I tried to theorize what might had happened – had she fallen from a roof or tree and become paralyzed? Surely she could not survive such a devastating injury.

Nine days later, long after I assumed she had died of her injuries or starvation, she appeared on the front porch when I opened the door. She was thin, weak, with her hind legs moving and holding up her weight. She was hungry and extremely vocal and not just a little perturbed that there was an empty cat food bowl on the porch.

On closer inspection, she had healing wounds along either side of her spine, matching closely with what I assume were eagle talon marks that had grasped her, if only briefly, as a raptor tried to carry her away. I suspect, feisty as she was, she fought her predator so fiercely that she was dropped from a bit of a height, bruising her spine. For an eagle, in this land of plenty of prey, dining on a calico is never worth such aggravation and hassle.

What a cat – now minus at least one, if not more lives. Only eight to go.

She is indeed resurrected; completely healed up, her spine is working fine and the only marks left on her back are white patches of new hair growth over her former wounds.

We thought she was lost forever, but she had not lost her way back to us, only way-laid for a bit. Our angel kitten is now resident on the front porch and back to her farm life climbing trees and torturing little birds.
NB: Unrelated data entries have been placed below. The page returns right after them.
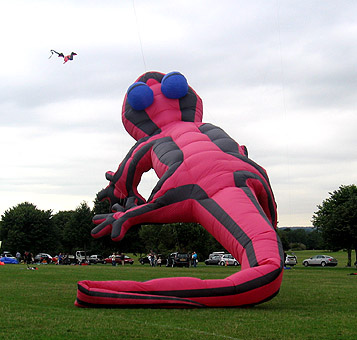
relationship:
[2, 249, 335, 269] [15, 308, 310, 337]
cars parked on grass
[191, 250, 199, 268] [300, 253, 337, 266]
people near car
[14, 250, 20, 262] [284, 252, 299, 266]
person near car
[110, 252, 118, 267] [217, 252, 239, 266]
people near car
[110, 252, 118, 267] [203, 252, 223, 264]
people near vehicle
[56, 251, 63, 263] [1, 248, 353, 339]
people on grass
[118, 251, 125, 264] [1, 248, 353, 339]
people on grass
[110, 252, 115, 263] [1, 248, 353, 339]
people on grass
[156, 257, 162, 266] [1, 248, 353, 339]
people on grass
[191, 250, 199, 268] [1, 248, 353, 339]
people on grass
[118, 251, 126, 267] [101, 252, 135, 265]
people near car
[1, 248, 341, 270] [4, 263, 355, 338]
cars on grass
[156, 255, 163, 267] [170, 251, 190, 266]
people standing beside vehicle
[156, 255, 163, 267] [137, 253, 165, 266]
people standing beside vehicle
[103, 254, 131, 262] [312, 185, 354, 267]
car parked beside tree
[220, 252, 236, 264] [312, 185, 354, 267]
car parked beside tree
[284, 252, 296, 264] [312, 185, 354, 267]
car parked beside tree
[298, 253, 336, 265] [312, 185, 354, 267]
car parked beside tree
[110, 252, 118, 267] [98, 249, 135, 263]
people standing beside car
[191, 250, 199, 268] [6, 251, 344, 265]
people standing by road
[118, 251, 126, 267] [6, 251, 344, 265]
people standing by road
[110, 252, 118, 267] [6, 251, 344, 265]
people standing by road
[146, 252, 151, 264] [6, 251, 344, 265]
person standing by road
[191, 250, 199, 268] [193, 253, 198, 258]
people wearing shirt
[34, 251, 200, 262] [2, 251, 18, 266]
people standing around object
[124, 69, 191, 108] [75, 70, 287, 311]
blue eyes on lizard balloon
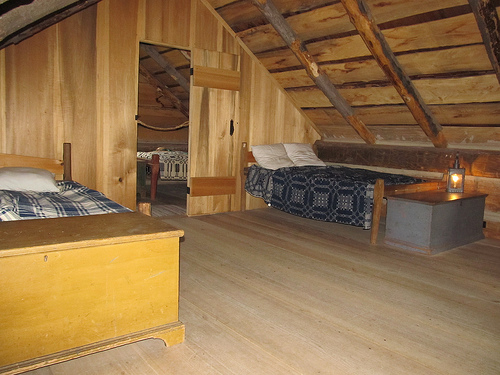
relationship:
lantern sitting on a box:
[447, 155, 466, 194] [383, 189, 488, 258]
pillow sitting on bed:
[252, 144, 296, 170] [249, 164, 428, 230]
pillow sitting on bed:
[283, 142, 325, 166] [249, 164, 428, 230]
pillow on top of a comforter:
[1, 167, 58, 194] [1, 176, 132, 221]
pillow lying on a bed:
[252, 144, 296, 170] [249, 164, 428, 230]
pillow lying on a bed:
[283, 142, 325, 166] [249, 164, 428, 230]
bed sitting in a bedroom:
[249, 164, 428, 230] [2, 1, 500, 374]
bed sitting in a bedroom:
[1, 180, 132, 223] [2, 1, 500, 374]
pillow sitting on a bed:
[1, 167, 58, 194] [1, 180, 132, 223]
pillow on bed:
[252, 144, 296, 170] [249, 164, 428, 230]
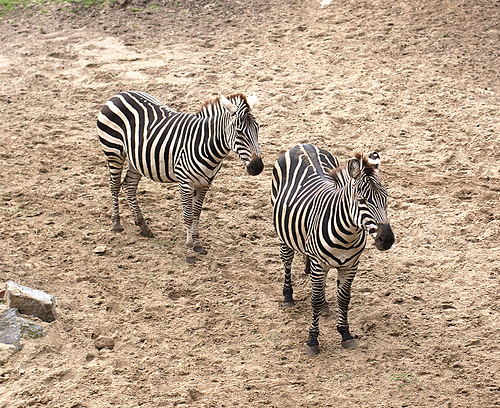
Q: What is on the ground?
A: Sand.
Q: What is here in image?
A: Zebras.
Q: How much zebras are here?
A: Two.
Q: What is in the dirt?
A: Zebras.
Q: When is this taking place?
A: During the day time.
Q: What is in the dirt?
A: Hoof prints.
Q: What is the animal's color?
A: White and black.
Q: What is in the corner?
A: Grass.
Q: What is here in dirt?
A: Zebras.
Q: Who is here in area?
A: Zebras.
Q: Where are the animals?
A: Outside on sand.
Beware any big raptor who tries to take her on.

Finding My Way Home

Bees do have a smell, you know,
and if they don’t they should,
for their feet are dusted with spices
from a million flowers.”
~Ray Bradbury, Dandelion Wine


I studied bees, who were able
to convey messages through dancing
and could find their ways
home to their hives
even if someone put up a blockade of sheets
and boards and wire.
Bees had radar in their wings and brains
that humans could barely understand.
I wrote a paper proclaiming
their brilliance and superiority
and revised it at a small café
featuring wooden hive-shaped honey-dippers
in silver honeypots
at every table.
~Naomi Shihab Nye from “Bees Were Better”

Suddenly a bee, big as a blackberry,
bumbles against my window, knocking
for attention. Rolling in azalea cups all morning,
she weaves in slow motion then hovers
like a helicopter, humming
to herself. The key, C major.
No black notes, no sharps, no flats.
Only naturals—the fan of her own wings,
the bliss of her own buzz.

She doesn’t practice.
She doesn’t have to. She knows.
To make honey, you follow the dance.
~Alice Friman  from “The Key”

I wish I had a homing device in my body that would bring me home no matter where I wander. I simply turn my face to the sun and my wings take me back there, even if I wasn’t paying attention to the dance of others and I’m off kilter or too stubborn to admit home is where I need to be.

After a summer of watching thousands of bees making a “bee-line” to home at night as if they are on a superhighway to their very own hive and honey cell, I need to be just as determined, just as committed, just as confident that I’m heading to where I belong.

The rest are waiting for me and have left the light on.